After politely asking the monkey to leave (is there a correct way in which you do this?) and it showing its teeth (not in a smiling way) we scooted off to reception where they quickly dispatched a monkey security guard… I shit you not! Who efficiently scared off the chilli nut snuffler!
Kuta has an uber cool “Shoreditchy vibe” with graffiti scrawled cafes serving smashed avocados and shakes galore next to trendy bars with local shops selling petrol in Absolut vodka bottles, making the typical Shell garages look pretty darn uninventive!
On one of the only days we ventured out of our little Karma dream, Dem managed to leave his phone by the side of the road. Luckily for us an American surfer dude found it, put his sim in and rang the first number he saw – AJs, at 4am UK time!! By the time we’d realised we’d lost the phone and got back to the villa AJ & Katie had FaceTimed this saviour called John and had his details ready for us to go and pick it up. Legend! The more time I spend in Asia the more my faith in humanity is restored, and the more I believe in karma.

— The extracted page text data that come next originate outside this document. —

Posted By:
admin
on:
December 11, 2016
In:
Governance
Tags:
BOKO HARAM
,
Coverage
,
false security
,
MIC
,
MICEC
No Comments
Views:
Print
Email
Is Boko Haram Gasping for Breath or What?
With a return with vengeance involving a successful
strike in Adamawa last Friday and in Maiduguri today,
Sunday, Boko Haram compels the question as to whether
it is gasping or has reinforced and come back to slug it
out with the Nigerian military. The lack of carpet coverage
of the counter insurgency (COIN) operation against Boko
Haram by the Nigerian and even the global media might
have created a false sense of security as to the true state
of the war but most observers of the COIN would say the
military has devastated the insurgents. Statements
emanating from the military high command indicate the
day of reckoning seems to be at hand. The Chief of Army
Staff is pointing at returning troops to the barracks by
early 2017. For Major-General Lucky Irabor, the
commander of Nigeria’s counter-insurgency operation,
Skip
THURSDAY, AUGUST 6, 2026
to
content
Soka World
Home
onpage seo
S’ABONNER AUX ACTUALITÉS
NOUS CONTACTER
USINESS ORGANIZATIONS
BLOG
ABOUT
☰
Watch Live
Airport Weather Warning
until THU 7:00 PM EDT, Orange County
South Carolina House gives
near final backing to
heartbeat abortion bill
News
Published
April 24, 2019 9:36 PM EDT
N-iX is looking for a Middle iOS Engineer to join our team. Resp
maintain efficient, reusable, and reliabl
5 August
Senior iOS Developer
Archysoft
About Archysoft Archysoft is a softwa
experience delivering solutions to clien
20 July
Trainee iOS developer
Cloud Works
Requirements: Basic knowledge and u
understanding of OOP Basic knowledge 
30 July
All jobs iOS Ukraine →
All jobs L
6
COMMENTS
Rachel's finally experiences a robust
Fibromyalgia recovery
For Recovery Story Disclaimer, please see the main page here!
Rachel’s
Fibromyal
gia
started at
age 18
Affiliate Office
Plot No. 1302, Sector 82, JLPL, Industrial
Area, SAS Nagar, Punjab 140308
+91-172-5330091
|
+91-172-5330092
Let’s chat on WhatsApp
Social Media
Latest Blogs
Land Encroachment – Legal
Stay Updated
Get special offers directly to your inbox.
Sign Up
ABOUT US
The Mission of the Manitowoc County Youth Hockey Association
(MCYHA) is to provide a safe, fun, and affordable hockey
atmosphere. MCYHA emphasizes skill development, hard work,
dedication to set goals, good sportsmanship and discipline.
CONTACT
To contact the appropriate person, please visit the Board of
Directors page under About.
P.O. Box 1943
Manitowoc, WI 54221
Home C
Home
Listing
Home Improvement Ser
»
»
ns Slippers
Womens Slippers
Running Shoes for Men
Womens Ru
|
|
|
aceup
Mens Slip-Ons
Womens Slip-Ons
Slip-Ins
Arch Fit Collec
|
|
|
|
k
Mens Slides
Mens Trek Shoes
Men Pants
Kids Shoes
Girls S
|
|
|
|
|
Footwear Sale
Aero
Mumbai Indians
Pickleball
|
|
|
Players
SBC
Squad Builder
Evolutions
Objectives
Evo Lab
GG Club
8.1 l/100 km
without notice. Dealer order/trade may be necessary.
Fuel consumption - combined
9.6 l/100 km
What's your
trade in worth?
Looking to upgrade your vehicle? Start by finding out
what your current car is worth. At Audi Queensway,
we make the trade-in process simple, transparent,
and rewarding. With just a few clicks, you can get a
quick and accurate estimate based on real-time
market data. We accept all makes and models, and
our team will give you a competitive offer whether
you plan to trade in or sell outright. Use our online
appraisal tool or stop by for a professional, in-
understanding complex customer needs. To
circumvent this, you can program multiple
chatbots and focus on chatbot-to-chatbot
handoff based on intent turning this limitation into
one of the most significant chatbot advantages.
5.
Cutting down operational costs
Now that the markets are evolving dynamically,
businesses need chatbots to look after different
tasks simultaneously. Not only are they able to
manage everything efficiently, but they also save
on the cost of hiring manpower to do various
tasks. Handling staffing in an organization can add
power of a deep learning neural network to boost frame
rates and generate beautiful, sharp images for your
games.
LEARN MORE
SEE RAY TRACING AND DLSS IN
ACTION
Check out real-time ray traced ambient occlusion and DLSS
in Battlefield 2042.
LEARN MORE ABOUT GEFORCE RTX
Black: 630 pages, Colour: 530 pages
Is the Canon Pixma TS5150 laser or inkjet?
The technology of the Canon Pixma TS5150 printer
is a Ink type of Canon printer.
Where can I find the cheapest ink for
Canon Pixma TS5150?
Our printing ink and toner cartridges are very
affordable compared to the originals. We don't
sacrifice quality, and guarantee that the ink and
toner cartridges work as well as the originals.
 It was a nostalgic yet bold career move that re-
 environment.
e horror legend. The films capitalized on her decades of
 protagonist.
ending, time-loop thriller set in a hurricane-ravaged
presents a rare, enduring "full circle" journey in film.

All too soon our week in Bali was over. As you probably know we were (occasionally) trying to be savvy backpackers by saving a few penny’s so booked a 37 hour, 4 flight round trip from Bali to London calling at KL, Iran, Turkey & then London. At the time it saved us £300, did we hate our life decisions halfway through said journey, you bets it! The first 3-hour flight went without a hitch and we arrived in KL for an 8 hour stopover complete with multiple floor naps and a Burger King.
Our second flight was possibly the strangest I’ve ever had. A fight broke out between four grown men just before we got on the plane and the airport staff just sat back and watched it unfold. We then boarded, when an old man determined to use the toilet during takeoff pushed the air stewardess nearly earning him instant evacuation and getting the whole flight cancelled. Just as everyone settled down 8 or so guys at the back start clapping and dancing down the aisles.. rendering any chance of being able to hear my newly downloaded Bride Wars pretty slim.
Sleeping on the floor in Iran
On arrival in Iran, we got called to a transfer area where we were ensured our bags would be sent directly to our next plane with no need for us to check in or out. Great! Yeah not so great, they took our passports and we were then left in a holding area to sit/lie on a freezing cold floor to wait to be called for our flight which wasn’t for another 6 hours. Did I mention it was 7 degrees and there was nothing to eat or drink? Oh, & we had two more flights to go…
The last two flights went fairly smoothly and in no time at all (around 10 hours) our feet were planted back on British soil. We’d taken a valium on the last plane journey so we could get a quick nap in before tackling the rest of our jet-lagged afternoon. The valium didn’t work on the plane, what it did do was kick in the minute we went off in search of our luggage. We then discovered that Dem’s backpack featuring the hard drive and my makeup bag was missing…
What a welcome back to grey old London….but nothing a cup of good old British tea wouldn’t fix!